ASEAN struggles to meet the goals of the Economic Community Blueprint given the economic and political disparities within and among ASEAN Member States. Cambodia, Lao PDR, Myanmar and Vietnam continue to lag behind, and will likely find it hard to catch up with the requirements of the economic integration.
Women fare the worst in the economic and political-security pillars of ASEAN integration. As the paper seeks to illustrate, there are concerns that the ASEAN economic integration will cause more harm than good in the lives of women and of the poorest and most marginalized peoples and communities in Southeast Asia. The Political-Security Community neglects and marginalizes women and their issues despite having the overarching human rights body, the ASEAN Intergovernmental Commission on Human Rights (AICHR) built under this community. On the other hand, women’s rights are protected in the Socio-Cultural Community, which represents the ‘human dimension of the integration’, and is expected to address solely the negative impacts or consequences of the economic and political-security communities.

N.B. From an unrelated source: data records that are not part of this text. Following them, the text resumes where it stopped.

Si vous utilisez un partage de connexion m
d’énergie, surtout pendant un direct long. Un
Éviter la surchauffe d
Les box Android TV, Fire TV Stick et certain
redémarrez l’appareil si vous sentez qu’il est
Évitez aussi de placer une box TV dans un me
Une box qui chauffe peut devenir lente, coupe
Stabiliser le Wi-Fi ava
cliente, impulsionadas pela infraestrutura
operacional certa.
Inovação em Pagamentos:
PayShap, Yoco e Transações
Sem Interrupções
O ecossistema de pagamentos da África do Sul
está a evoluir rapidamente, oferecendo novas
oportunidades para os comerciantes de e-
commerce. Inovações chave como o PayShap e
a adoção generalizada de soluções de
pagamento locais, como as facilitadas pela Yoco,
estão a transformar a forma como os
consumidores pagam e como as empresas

Regulatory frameworks of labour migration intersect across the three pillars of ASEAN. However, as the ASEAN Economic Community (AEC) takes primacy in the over-all regional integration of ASEAN, the free flow of labour espoused by the AEC underpins and directs ASEAN’s policies for managing labour migration in the region. The agreements made by the ASEAN Member States (AMS) on labour strongly resonate with the General Agreement of Trade in Services (GATS) ‘Mode4’ on Movement of Natural Persons characterized by temporary entry or stay of natural persons and restricted only to sectors engaged in business, skilled and professional work. Several other policy instruments that address migration-related issues of trafficking and violence against women are found in the Political-Security and Socio-Cultural pillars. The ASEAN Declaration on the Rights of Migrant Workers guarantees the rights of migrant workers in general and outlines the obligations of both migrant-sending and –receiving states in the region. While there is no explicit mention of women migrant workers and the gender dimension of migration, the Declaration referred to the Convention on the Elimination of All Forms of Discrimination against Women (CEDAW) among other international instruments that the AMS have acceded to. However to date, the Framework Instrument that serves as the enabling guidelines of the AMS in implementing the Declaration is beset with the¬ inability of the labour-sending and receiving countries to reach a resolution.
Labour migration in ASEAN is largely characterized by temporary migration of less skilled, low wage work in sectors. There are more irregular than regular migrant workers in the region. According to estimates, many of low-skilled, low wage, irregular migrant workers in the region are women employed in informal work sectors.
Violations of women’s rights are committed throughout the migration cycle in labour-sending and-receiving countries in the region. Among them are: restrictions on women’s right to work and
mobility, the phenomenon of feminization of migration where women’s work is undervalued; lack of social protection for women, violations of women migrant’s sexual and reproductive health rights, trafficking in women and girls, and barriers to women’s access to justice in violence against women and economic, social and cultural rights violations.
The cases of women migrant workers from Lao PDR and Myanmar illustrate the conditions of women and girls whose rights are violated under the existing framework of labour migration in the region. Support from family and NGOs, and adequate response from law enforcers are important factors that facilitate women migrant workers’ access to remedy. ASEAN established institutions and mechanisms to protect and promote the rights of women migrant workers. Various civil society formations engage these institutions and mechanisms. Civil society advocacy focuses on developing a rights-based, gender-sensitive regional framework and policies on labour migration.